### [YOUR INSTRUCTIONS]
The line containing "Evermusic, Flacbox, Evertag" marks the start; repeat it and every following line exactly through the end of the entries.

(Collected data)
= Beginning of Section =

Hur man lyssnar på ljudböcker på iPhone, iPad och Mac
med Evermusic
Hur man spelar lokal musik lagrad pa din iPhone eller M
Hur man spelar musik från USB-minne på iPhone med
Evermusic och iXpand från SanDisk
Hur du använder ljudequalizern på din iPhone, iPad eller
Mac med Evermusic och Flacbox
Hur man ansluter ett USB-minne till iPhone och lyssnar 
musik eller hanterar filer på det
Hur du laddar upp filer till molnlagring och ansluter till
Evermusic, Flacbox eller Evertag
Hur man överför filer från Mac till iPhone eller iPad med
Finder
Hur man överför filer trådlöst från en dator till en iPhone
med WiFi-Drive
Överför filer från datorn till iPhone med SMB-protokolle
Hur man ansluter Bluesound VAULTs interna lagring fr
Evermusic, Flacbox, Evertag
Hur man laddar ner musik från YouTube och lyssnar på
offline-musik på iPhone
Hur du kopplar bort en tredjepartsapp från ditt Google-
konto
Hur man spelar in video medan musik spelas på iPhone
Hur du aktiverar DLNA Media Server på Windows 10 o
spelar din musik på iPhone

= End of Section =

### [EXERCISE ANSWER]
Evermusic, Flacbox, Evertag
Hur man laddar ner musik från YouTube och lyssnar på
offline-musik på iPhone
Hur du kopplar bort en tredjepartsapp från ditt Google-
konto
Hur man spelar in video medan musik spelas på iPhone
Hur du aktiverar DLNA Media Server på Windows 10 o
spelar din musik på iPhone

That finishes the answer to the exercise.